Participate for part of 2017. Those who choose to report data to QPP for some of the year also will be testing their systems for future MACRA compliance and may end up with a small Medicare pay increase. Again, the duration of reporting was not defined by the CMS at press time.

Option 3

Participate for the full year. Doctors who begin to report data from all parts of QPP on Jan. 1 will be eligible for a “modest” Medicare pay increase in 2019. Data on quality measures, use of technology, and practice improvement must be reported.

For those who are eligible for participation in Advanced Alternative Payment Models (APMs), that track will begin Jan. 1, 2017.

The American Medical Association commended federal officials “for listening to physicians’ concerns about the timeline that was originally proposed for MACRA,” AMA President Andrew Gurman, MD, said in a statement. “The AMA believes the actions that the administration announced today will help give physicians a fair shot in the first year of MACRA implementation. This is the flexibility that physicians were seeking all along.”

Not all see the new flexibility as a good thing, particularly for larger group practices that are ready to fully participate in MACRA as of Jan. 1.

“This flexibility is especially important for small provider groups that may have legitimate logistical issues around MACRA’s reporting requirements,” Donald Fisher, PhD, president and CEO of AMGA, said in a statement. (AMGA was formerly known as the American Medical Group Association.)

“However, our membership is deeply concerned that the creation of these new reporting options will have the unintended result of penalizing the very provider groups that have made the largest investments to meet MACRA’s goals of better quality, improved clinical practice activities, better use of electronic medical records, and lower resource use. These groups have already begun the transition from volume to value, and it is disappointing the rewards for their effort will be compromised rather than rewarded, as was MACRA’s stated purpose by Congress and the administration.”

By offering options for compliance, the CMS could potentially limit the amount of bonus payments in order to meet MACRA’s budget-neutral requirements, according to Chet Speed, vice president of public policy at AMGA. There will be no potential penalties that would offset bonuses for organizations that are performing at a high rate, which could result in having to lower the maximum bonuses an organization would be eligible to receive.

“You’ve compressed rewards to a level where it just penalizes those who have made the investments” in upgrading their systems to prepare for the Jan. 1 start date, Mr.
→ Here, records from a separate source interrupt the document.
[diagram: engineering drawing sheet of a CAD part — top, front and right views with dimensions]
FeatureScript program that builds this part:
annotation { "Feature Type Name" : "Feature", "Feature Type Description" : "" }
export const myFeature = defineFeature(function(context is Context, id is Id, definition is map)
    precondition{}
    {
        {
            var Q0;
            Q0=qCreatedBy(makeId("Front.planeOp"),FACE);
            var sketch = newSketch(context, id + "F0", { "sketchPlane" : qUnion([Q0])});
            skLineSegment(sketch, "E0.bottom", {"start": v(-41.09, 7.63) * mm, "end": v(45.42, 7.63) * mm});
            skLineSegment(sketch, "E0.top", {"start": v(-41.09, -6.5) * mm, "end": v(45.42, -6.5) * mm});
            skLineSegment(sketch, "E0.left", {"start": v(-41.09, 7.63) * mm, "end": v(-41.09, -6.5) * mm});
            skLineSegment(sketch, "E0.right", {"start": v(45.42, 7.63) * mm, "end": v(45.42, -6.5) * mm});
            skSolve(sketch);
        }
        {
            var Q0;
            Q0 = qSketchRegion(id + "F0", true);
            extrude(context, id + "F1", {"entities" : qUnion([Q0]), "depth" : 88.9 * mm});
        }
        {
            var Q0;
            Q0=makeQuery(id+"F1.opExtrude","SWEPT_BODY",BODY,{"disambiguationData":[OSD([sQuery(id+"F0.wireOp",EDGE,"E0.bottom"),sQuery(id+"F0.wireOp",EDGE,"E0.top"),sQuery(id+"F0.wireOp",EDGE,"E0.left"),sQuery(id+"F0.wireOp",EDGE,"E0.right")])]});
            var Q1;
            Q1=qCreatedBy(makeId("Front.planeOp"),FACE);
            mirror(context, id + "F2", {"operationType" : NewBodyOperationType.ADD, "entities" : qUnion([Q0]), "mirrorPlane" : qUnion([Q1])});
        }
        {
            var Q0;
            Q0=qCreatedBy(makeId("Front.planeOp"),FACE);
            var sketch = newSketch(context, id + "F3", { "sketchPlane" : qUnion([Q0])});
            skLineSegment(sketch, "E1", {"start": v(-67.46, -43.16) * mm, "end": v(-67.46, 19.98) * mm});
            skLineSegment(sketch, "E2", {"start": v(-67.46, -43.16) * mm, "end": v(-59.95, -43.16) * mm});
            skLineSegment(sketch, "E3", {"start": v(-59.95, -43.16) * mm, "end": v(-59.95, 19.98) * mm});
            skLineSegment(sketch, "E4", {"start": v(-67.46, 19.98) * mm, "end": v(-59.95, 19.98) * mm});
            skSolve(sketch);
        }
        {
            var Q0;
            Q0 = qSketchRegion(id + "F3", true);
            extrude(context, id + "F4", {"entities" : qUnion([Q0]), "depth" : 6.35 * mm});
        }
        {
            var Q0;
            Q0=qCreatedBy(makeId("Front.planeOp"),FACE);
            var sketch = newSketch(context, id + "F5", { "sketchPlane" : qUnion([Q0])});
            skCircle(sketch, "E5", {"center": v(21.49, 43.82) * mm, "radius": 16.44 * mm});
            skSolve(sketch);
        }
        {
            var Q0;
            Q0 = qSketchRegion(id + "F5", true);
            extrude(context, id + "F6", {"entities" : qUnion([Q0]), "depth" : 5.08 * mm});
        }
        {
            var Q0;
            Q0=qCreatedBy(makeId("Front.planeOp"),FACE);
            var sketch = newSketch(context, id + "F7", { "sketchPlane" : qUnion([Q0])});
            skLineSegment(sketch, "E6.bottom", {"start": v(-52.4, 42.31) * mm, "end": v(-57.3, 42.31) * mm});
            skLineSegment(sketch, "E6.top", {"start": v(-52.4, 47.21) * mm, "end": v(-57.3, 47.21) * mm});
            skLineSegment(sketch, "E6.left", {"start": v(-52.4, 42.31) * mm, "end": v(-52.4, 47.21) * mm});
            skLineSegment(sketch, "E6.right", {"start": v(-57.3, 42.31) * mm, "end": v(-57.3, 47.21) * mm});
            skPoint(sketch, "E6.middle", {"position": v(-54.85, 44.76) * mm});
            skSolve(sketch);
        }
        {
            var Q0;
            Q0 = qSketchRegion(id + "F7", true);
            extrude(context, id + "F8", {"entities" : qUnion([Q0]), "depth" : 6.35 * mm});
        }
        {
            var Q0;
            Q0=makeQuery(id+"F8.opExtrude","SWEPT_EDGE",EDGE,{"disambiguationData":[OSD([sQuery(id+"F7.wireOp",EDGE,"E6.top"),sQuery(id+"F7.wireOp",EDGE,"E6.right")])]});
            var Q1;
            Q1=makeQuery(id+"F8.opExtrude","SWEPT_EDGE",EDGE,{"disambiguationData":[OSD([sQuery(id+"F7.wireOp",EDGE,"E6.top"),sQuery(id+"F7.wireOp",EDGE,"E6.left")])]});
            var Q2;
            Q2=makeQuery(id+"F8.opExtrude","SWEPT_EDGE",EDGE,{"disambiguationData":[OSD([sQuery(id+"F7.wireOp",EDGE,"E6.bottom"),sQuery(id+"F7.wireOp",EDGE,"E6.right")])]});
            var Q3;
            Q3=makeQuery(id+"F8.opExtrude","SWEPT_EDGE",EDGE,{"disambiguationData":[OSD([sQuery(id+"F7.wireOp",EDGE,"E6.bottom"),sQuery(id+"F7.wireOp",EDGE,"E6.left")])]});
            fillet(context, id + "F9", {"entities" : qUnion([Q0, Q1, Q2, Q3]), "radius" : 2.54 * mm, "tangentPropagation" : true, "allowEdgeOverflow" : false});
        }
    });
Speed said.

He emphasized that the CMS could still address this and make the full bonus payments available to those who are prepared to participate on Jan. 1, but that will not be known until the final rule is published. He applauded the agency’s efforts in continually reaching out to the physician community throughout the MACRA development process and said he is hopeful there will be resolution to these concerns in the final rule.